Earlier this week, Katherine Damkohler wrote a post for the ARTSblog website called Arts Integration Isn’t Enough. (This blog is no longer available, so I can’t share the link.)
It reminded me of a piece I wrote a few weeks back on ArtsEd VS ArtsInt. In it, I felt the need to not only define each, but to set the record straight about how one cannot replace the other. This is a topic about which I feel strongly.
In Katherine’s post, she quite frankly and respectfully states and defends her point that arts integration cannot replace arts education.
I have seen too many schools refrain from hiring an arts teacher because they have been lulled into thinking that training a classroom teacher to integrate the arts into their lessons serves as an acceptable substitute for bringing a full-time arts instructor on staff.
Sending classroom teachers to summer arts integration institutes or having them work alongside a local professional artist is a wonderful way to provide professional development to teachers. However, these programs alone do not qualify classroom teachers to be the primary arts instructors for their students.
This may seem harsh, but it’s true!
With arts integration, our goal should never be to replace a student’s education in an art form, but to deepen their understanding of curriculum in various content areas, including those in the arts.

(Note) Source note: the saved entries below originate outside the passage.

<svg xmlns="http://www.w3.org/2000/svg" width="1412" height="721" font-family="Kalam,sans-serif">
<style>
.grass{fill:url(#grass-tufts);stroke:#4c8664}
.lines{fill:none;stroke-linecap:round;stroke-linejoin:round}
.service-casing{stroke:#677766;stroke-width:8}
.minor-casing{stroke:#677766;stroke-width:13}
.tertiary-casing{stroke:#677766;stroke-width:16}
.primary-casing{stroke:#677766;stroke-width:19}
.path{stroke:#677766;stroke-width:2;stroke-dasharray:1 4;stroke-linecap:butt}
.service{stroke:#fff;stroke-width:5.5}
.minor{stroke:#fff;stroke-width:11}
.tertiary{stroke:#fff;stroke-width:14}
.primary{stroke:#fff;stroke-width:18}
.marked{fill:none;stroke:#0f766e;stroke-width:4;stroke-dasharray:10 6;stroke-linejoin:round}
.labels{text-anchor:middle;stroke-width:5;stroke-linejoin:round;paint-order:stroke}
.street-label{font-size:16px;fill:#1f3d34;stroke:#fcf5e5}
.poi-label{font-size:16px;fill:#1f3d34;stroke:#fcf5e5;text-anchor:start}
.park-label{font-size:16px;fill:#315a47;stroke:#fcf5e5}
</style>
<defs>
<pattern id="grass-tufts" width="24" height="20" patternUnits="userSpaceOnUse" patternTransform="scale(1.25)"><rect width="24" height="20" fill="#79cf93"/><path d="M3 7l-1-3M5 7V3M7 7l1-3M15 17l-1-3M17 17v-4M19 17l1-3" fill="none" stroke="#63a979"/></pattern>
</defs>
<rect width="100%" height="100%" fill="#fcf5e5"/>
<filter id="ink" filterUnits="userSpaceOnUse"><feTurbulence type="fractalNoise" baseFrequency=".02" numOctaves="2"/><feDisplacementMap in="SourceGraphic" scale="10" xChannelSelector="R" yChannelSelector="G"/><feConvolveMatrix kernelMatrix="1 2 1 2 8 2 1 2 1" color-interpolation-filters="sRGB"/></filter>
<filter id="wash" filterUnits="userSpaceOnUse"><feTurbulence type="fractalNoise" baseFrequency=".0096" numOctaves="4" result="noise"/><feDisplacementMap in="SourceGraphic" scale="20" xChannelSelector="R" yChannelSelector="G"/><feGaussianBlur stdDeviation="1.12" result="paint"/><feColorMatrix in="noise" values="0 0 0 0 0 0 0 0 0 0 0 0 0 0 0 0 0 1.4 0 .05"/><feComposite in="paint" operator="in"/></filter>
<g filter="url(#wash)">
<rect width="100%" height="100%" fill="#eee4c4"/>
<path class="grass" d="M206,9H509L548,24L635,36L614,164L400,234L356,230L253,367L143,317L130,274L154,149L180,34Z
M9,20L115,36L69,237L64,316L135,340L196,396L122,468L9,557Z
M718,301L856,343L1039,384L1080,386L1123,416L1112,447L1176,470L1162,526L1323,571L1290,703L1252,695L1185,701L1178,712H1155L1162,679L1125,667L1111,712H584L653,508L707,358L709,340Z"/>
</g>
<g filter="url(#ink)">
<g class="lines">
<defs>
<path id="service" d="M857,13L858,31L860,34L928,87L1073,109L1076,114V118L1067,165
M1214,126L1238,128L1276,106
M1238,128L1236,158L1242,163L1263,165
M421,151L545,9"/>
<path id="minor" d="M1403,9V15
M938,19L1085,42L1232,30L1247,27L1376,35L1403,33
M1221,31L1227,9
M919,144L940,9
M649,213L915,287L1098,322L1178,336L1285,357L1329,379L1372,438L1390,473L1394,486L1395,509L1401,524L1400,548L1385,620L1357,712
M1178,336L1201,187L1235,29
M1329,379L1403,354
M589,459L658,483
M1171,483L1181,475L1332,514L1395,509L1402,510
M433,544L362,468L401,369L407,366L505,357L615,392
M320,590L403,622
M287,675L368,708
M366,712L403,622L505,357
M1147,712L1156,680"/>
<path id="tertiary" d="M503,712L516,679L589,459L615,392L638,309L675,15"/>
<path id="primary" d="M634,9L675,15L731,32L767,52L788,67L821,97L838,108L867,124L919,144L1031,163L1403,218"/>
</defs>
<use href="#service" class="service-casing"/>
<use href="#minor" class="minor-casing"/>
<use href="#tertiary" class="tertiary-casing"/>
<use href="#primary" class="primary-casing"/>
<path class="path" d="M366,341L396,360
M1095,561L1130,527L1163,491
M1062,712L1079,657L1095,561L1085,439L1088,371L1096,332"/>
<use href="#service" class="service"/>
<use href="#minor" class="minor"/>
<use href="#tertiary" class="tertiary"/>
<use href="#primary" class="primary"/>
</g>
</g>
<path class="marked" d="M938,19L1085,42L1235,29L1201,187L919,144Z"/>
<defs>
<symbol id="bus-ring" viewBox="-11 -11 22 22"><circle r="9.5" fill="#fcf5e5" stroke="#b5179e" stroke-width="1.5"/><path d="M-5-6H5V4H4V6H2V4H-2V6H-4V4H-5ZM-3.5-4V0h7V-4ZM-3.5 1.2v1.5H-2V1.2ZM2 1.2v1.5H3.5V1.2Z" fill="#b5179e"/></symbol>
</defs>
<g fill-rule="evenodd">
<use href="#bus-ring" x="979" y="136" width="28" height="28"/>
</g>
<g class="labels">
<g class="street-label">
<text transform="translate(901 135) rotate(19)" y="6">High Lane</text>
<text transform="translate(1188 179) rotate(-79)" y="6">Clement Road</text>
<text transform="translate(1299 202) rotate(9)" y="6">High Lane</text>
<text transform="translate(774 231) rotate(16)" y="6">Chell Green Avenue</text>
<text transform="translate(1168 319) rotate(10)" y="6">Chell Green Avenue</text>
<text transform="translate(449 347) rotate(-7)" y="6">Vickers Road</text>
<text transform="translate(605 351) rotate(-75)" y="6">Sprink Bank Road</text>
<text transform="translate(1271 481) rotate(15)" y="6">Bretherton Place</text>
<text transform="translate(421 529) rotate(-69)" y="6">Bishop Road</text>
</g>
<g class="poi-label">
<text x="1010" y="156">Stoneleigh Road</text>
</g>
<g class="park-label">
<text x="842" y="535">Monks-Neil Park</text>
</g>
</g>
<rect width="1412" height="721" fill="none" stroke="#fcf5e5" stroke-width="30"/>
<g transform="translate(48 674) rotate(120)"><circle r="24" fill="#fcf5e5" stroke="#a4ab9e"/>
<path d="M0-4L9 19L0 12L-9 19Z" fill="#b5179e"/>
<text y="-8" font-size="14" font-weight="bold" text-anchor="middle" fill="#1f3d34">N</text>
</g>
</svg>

Arts int helps students to process information, helps it to come alive for them, helps it to stick by catering to their creativity and multiple intelligences.
Teachers who want to explore arts integration further should be encouraged to attend professional development that instructs them on the creative process as a learning process, to attend workshops and courses where they are able to dig deep into their own creativity and learn how to empower their students to do the same to help them learn. (Get inspired to be inspiring!) And they should be encouraged to do so without the fear that they are being expected to teach the arts.
That’s where many teachers find the road block, when they think that arts integration means they have to have a huge knowledge base of varying art forms before they introduce it to their students. Katherine’s piece should then be a sigh of relief.
The arts are not learned through osmosis. It takes years to master an art form. Learning how to read music, play an instrument, perform dance, or create theatre takes both discipline and skill.
No one expects an arts integration teacher to be an expert in the arts. Our job then becomes that of coaching and inspiring.